UPDATE: At the 3rd day of Dakar 2014, Robbo is 58th overall and tackles the first marathon 373 km stage, from San Rafael to San Juan, up on the Andes ranges at 4,300 meter altitude. His performance is so far impressively fast for a Dakar novice and reeks confidence. The objective of the rider is to arrive to the finish in Valparaiso-Chile with a decent – but mostly safe and sound – performance
Robbo aka Allan Roberts is from a remote village in South Australia. Laugh at us if you will, but the name of his village is, ahem, Speed (!) Robbo’s father was a Vietnam war veteran. The war was a traumatic experience for his father and he was in depression for the following years. He ultimately decided to take his own life, before his wonderful wife saved him.
It was not easy for Robbo to stay at home after this. He left to England where he worked as an underwater welder – a hard, technical and potentially dangerous job, but with good money. When Robbo decided to return to Australia, he preferred to do it the hard way – to traverse the route on a bike rather than boarding a plane. His Honda Africa Twin bike turned into his partner for the adventure! And for cataloguing his journey on the hard way home, he also created a blog (hardwayhome.blogspot.com) and hit the road – the African roads first.

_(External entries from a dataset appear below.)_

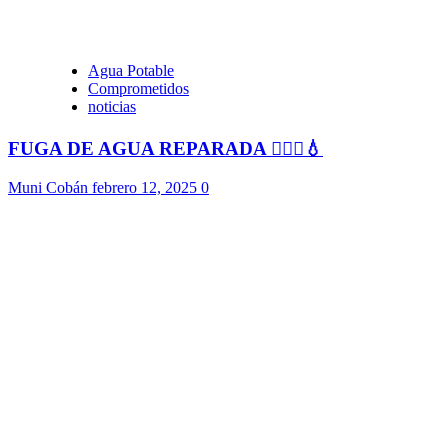
Agua Potable
Comprometidos
noticias
FUGA DE AGUA REPARADA 👷🏻‍♂️💧
Muni Cobán
febrero 12, 2025
0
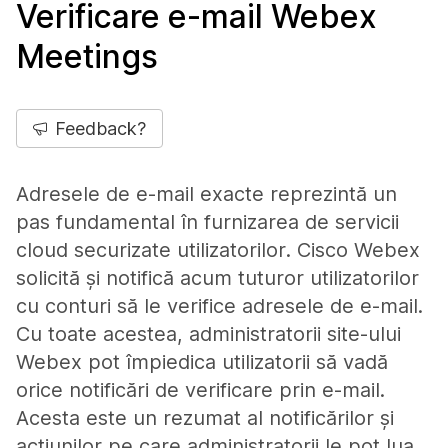
Verificare e-mail Webex
Meetings
Feedback?
Adresele de e-mail exacte reprezintă un
pas fundamental în furnizarea de servicii
cloud securizate utilizatorilor. Cisco Webex
solicită și notifică acum tuturor utilizatorilor
cu conturi să le verifice adresele de e-mail.
Cu toate acestea, administratorii site-ului
Webex pot împiedica utilizatorii să vadă
orice notificări de verificare prin e-mail.
Acesta este un rezumat al notificărilor și
acțiunilor pe care administratorii le pot lua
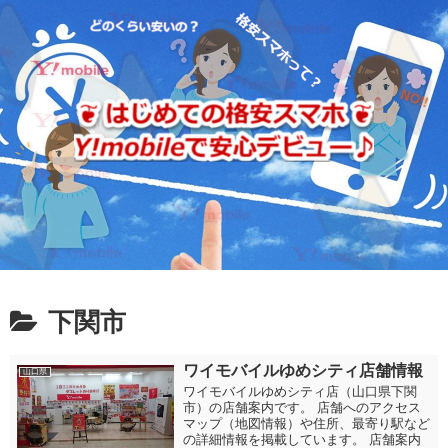
下関市
ワイモバイルゆめシティ店舗情報
山口県
ワイモバイルゆめシティ店（山口県下関
市）の店舗案内です。 店舗へのアクセス
マップ（地図情報）や住所、最寄り駅など
の詳細情報を掲載しています。 店舗案内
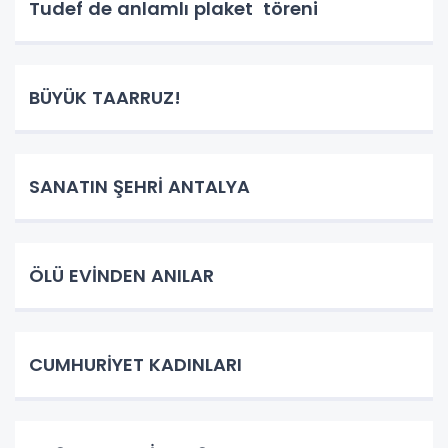
Tudef de anlamlı plaket töreni
BÜYÜK TAARRUZ!
SANATIN ŞEHRİ ANTALYA
ÖLÜ EVİNDEN ANILAR
CUMHURİYET KADINLARI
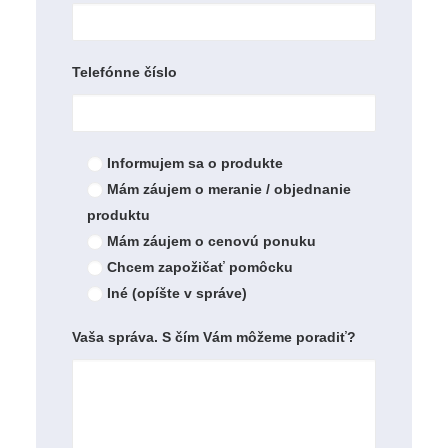
Telefónne číslo
Informujem sa o produkte
Mám záujem o meranie / objednanie
produktu
Mám záujem o cenovú ponuku
Chcem zapožičať pomôcku
Iné (opíšte v správe)
Vaša správa. S čím Vám môžeme poradiť?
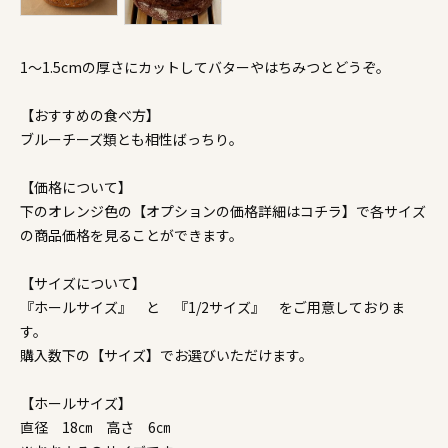
1～1.5cmの厚さにカットしてバターやはちみつとどうぞ。
【おすすめの食べ方】
ブルーチーズ類とも相性ばっちり。
【価格について】
下のオレンジ色の【オプションの価格詳細はコチラ】で各サイズ
の商品価格を見ることができます。
【サイズについて】
『ホールサイズ』 と 『1/2サイズ』 をご用意しておりま
す。
購入数下の【サイズ】でお選びいただけます。
【ホールサイズ】
直径 18㎝ 高さ 6㎝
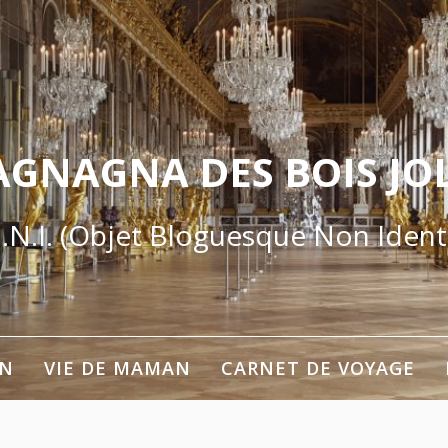
AGNAGNA DES BOIS JOL
.N.I. (Objet Bloguesque Non Identi
ON
VIE DE MAMAN
CARNET DE VOYAGE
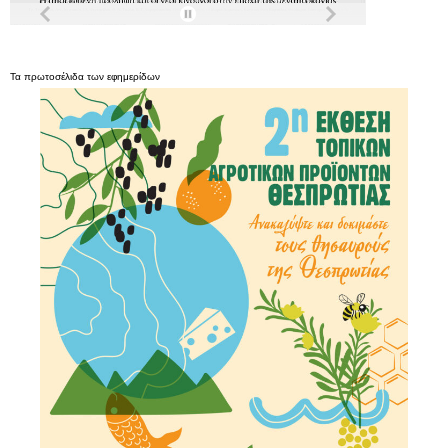
Τα
πρωτοσέλιδα
των
εφημερίδων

Robbo travelled around Africa for a year and a half crossing at least thirty countries on the way. When he arrived to UAE (the Arab Emirates) he faced his first real predicament: his bike was stolen in Dubai! Robbo didn’t surrender though. He found another bike to continue and fortunately, before leaving the country found his own bike as well!
With plenty of riding experience (both on and off the road) under his belt, Robbo started giving racing some serious thought. He had found a bike from a local dealer and mulled taking part in the Dubai Challenge, a small rally in the Arabian Desert. By this time, he was already in Cambodia, so he took a flight back to the Gulf and attempted his first ever rally while he was 28 years old. He finished 11th overall, a remarkable achievement for a rookie who was racing with some of the top riders in the world. Robbo was a talent!
After five years, the Dakar 2014 rally started. Among 431 competitors (174 motorcycles, 147 cars, 70 trucks and 40 quads) of the Dakar 2014, there is a KTM 450 Rally with No. 165 emblazoned on it. This is the bike Allan Roberts rides in his first Dakar. This is Robbo!
The orange-white motorcycle has no sponsor stickers. Apart the ASO stickers, there is only one – “The Hard Way Home”. The Hard Way Home is also the book Robbo is currently writing, depicting all his adventures from his epic motorcycle trip which he plans to publish soon on his own expense. Allan Roberts managed to participate in the toughest rally in the world with his own, hard earned money.
Allan Roberts spent more than 1,07,000 Australian dollars (around 60 lakh rupees!) to participate in Dakar – almost all the money he earned after several years of hard, underwater work. To all this you should add five years of training, racing, bike preparing and sponsor hunting and several months without a drop of beer – which should be devastating for any Australian.
What is the reason for all this expense and effort? Why spend so much hard earned money for participating in a rally raid two weeks long. Well, Robbo, like hundreds of other talented participants, doesn’t go to Dakar for winning, neither for a podium place. He doesn’t do it for the glory or the money; he doesn’t do it for his sponsors, because he simply doesn’t have one (apart from a helmet supplier). Robbo is doing it for himself, to write a new chapter in his personal history and takes the risk to do it because Dakar rally is not humane some times, if we consider that around 60 lives have been lost in it since 1979. There is a sense of adventure to this rally, and Robbo wants to experience it firsthand.
Beyond the big teams with their professional drivers and riders, beyond champions like Peterhansel, Sainz, Gordon, Coma and Despres, the Dakar rally remains a romantic adventure for hundreds of privateers – for people like Robbo. These “no name” participants who depart early every morning and arrive very late every night to the bivouac (if they manage to arrive that is) are the essence of the Dakar rally philosophy.
It is a league of dreamers and daredevils with respectable driving and surviving abilities.
All these people are those who preserve the Dakar legend, despite the rally was moved far from its original destination half a decade ago. Participants like this year’s No165 are those who keep alive Thierry Sabine’s spirit, the French adventurer and biker who had the idea to take some other crazy guys like him away from their Parisian lifestyle, get them into the Sahara sand and the Sahel gravel to reach Dakar. Thierry Sabine died in his own rally – when his survey helicopter crashed – but the Dakar rally was already the Olympic Games of rallies.
On the first day of the Dakar 2014, crews departed from Rosario, Argentina and will finish in Valparaiso, Chile on January 18. On their way, they will cover 9,000 km from the Argentine Pampa High on the Andes range and from the iconic Salar de Uyuni in Bolivia through the dry Atacama desert. You can follow the rally live on dakar.com. Behind the big stars, don’t forget to follow and support the other heroes at the back of the field, like the Australian No165.